Dünyada Allah’ın sınırlarını tanımayan, Allah’a itaat etmeyen, kendi başının dikine giden, büyüklenen inkârcı, dirilir dirilmez birden boyun eğici bir hale gelmiştir. Ne olup bittiğini sorgulamadan, kayıtsız şartsız bu çağrıya icabet eder. Dünyadaki imtihan sona erdiği için başka seçim şansı da yoktur zaten. Aksini yapmayı istese de yapamaz. Hatta isteyemez bile. Bu çağrıya karşı koymaya hiçbir gücü yoktur. O nedenle bu günün “zorlu bir gün” olduğunu gerçekten hissetmiştir:
“Boyunlarını çağırana doğru uzatmış olarak koşarlarken, kâfirler derler ki: “Bu, zorlu bir gün.” (Kamer 8)

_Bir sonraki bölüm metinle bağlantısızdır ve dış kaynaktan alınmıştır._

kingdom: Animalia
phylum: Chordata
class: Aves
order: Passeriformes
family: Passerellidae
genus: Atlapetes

“Başlarını dikerek koşarlar, gözleri kendilerine dönüp-çevrilmez. Kalbleri (sanki) bomboştur.” (İbrahim 43)
Sur’a üfürülmüştür; böylece onlar kabirlerinden (diriltilip) Rablerine doğru (dalgalar halinde) süzülüp-giderler. Demişlerdir ki: “Eyvahlar bize, uykuya-bırakıldığımız yerden bizi kim diriltip-kaldırdı? Bu, Rahman (olan Allah)ın vadettiğidir, (demek ki) gönderilen (elçi)ler doğru söylemiş“. (Yasin 51-52)
Bu “eyvah” çok büyük bir panik ve hayal kırıklığının ifadesidir. Çünkü kendi dirilişine bizzat şahit olan kâfir, hayatı boyunca kendisine bunu haber veren elçilerin gerçekten doğru söylediklerini anlamıştır. Dolayısıyla bunu inkâr edenlere müjdelenen, “dönüşü olmayan ebedi azab”ı da bizzat yaşayacağını idrak etmiştir. Artık bundan hiçbir şüphesi yoktur. “Ebedi uyku” diye bir şey olmadığını anlamıştır. Kendisine vaat edilenlerin birer birer başına geleceğinden, hiçbir kurtuluş ümidi olmadığından emindir.
Kâfirlerin genel ruh halleri korku, dehşet, yılgınlık, şaşkınlık ve çaresizlik, genel görünümleri ise daha da dehşet vericidir. Yüzleri kapkaradır; toz, karartı ve zillet (aşağılanma) kaplamıştır:
“O gün, öyle yüzler vardır ki, zillet içinde aşağılanmıştır.” (Gaşiye 2)
“Ve o gün öyle yüzler vardır ki üzerini toz bürümüştür. Bir karartı sarıp kaplamıştır. İşte onlar da, kâfir facir olanlardır.” (Abese 40-42)
Kâfirler kıyamet günü kör olarak haşredilirler.
“Kim de benim zikrimden yüz çevirirse, artık onun için sıkıntılı bir geçim vardır ve biz onu kıyamet günü kör olarak haşredeceğiz. O da (şöyle) demiş olur: “Ben görmekte olan biriyken, beni niye kör olarak haşrettin Rabbim?” (Allah da) Der ki: “İşte böyle, sana ayetlerimiz gelmişti, fakat sen onları unuttun, bugün de sen işte böyle unutulmaktasın.” (Taha 124-126)
“Allah, kimi hidayete erdirirse, işte o, hidayet bulmuştur, kimi saptırırsa onlar için O’nun dışında asla veliler bulamazsın. Kıyamet günü, biz onları yüzükoyun körler, dilsizler ve sağırlar olarak haşrederiz. Onların barınma yerleri cehennemdir; ateşi sükûn buldukça, çılgın alevini onlara arttırırız.” (İsra 97)
Bu korkunç, aynı zamanda da aşağılık görünümleriyle kâfirler ilk bakışta, müminlerden ayrılırlar. Dünyadayken kibir ve gösteriş içinde, Allah’ın ayetlerine karşı savaş açan, büyüklenen bu güruhun sonlarının başlangıcı işte böyle olur.